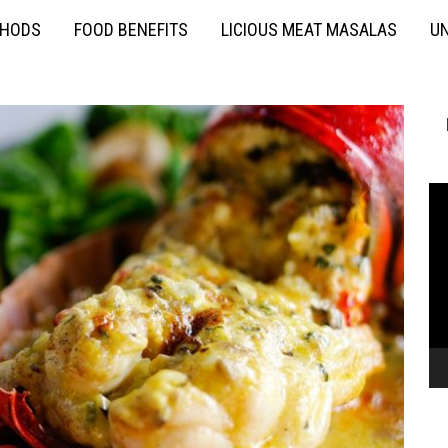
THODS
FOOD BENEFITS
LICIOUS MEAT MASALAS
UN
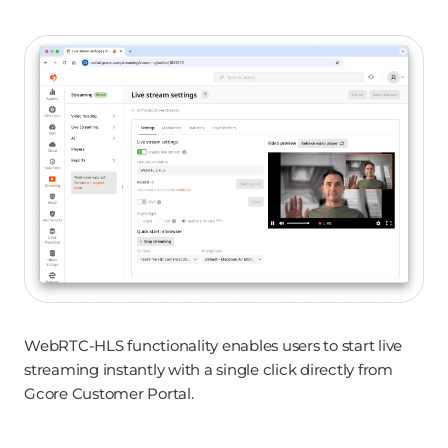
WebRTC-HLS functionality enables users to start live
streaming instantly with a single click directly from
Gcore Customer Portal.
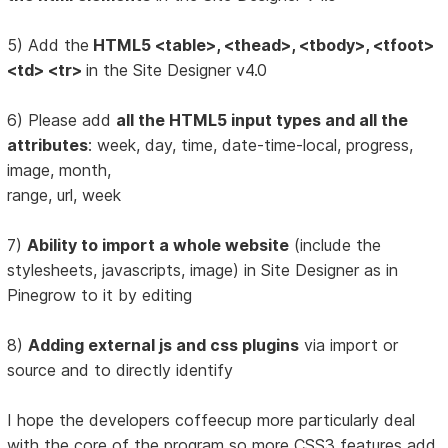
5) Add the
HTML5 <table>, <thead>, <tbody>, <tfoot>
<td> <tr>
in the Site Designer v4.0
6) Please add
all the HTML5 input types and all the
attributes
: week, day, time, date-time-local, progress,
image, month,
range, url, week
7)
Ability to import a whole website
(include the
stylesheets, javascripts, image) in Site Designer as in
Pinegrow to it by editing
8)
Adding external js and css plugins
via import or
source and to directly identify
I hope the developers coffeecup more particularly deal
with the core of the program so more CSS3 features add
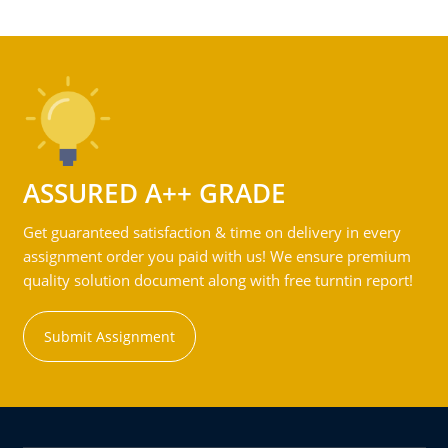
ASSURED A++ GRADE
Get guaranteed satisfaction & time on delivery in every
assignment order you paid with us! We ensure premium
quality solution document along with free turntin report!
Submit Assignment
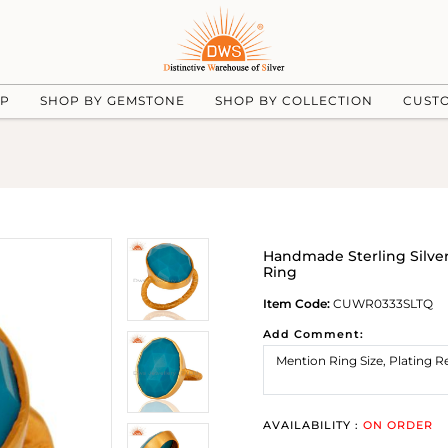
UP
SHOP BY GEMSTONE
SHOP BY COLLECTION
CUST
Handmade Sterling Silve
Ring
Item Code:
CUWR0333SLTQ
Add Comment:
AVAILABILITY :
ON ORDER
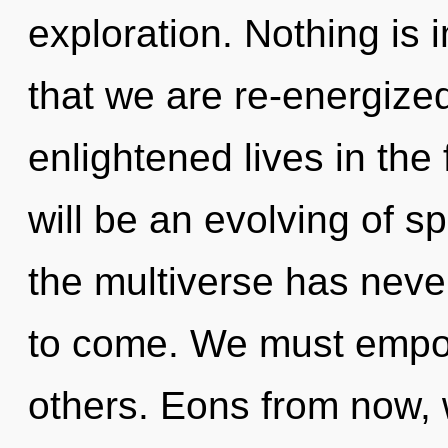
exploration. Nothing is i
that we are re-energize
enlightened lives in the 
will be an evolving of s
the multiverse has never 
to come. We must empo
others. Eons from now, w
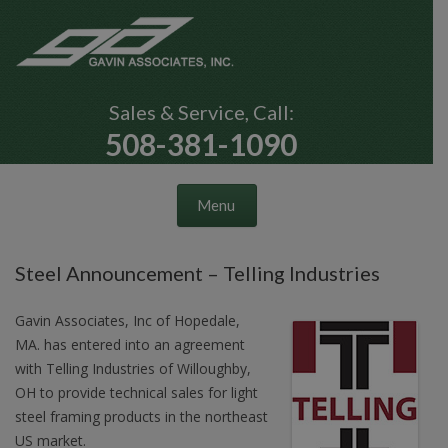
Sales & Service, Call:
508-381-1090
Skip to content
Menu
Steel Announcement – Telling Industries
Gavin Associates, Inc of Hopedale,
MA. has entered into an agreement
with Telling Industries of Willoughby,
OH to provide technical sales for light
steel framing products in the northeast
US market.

**EXERCISE**
Restate each entry word for word, leaving out any pictures.

**WRITTEN SOLUTION**
THODS
FOOD BENEFITS
LICIOUS MEAT MASALAS
UN
WebRTC-HLS functionality enables users to start live
streaming instantly with a single click directly from
Gcore Customer Portal.
5) Add the
HTML5 <table>, <thead>, <tbody>, <tfoot>
<td> <tr>
in the Site Designer v4.0
6) Please add
all the HTML5 input types and all the
attributes
: week, day, time, date-time-local, progress,
image, month,
range, url, week
7)
Ability to import a whole website
(include the
stylesheets, javascripts, image) in Site Designer as in
Pinegrow to it by editing
8)
Adding external js and css plugins
via import or
source and to directly identify
I hope the developers coffeecup more particularly deal
with the core of the program so more CSS3 features add
ASSURED A++ GRADE
Get guaranteed satisfaction & time on delivery in every
assignment order you paid with us! We ensure premium
quality solution document along with free turntin report!
Submit Assignment
UP
SHOP BY GEMSTONE
SHOP BY COLLECTION
CUST
Handmade Sterling Silve
Ring
Item Code:
CUWR0333SLTQ
Add Comment:
AVAILABILITY :
ON ORDER
exploration. Nothing is i
that we are re-energize
enlightened lives in the 
will be an evolving of s
the multiverse has never 
to come. We must empo
others. Eons from now, w
Sales & Service, Call:
508-381-1090
Skip to content
Menu
Steel Announcement – Telling Industries
Gavin Associates, Inc of Hopedale,
MA. has entered into an agreement
with Telling Industries of Willoughby,
OH to provide technical sales for light
steel framing products in the northeast
US market.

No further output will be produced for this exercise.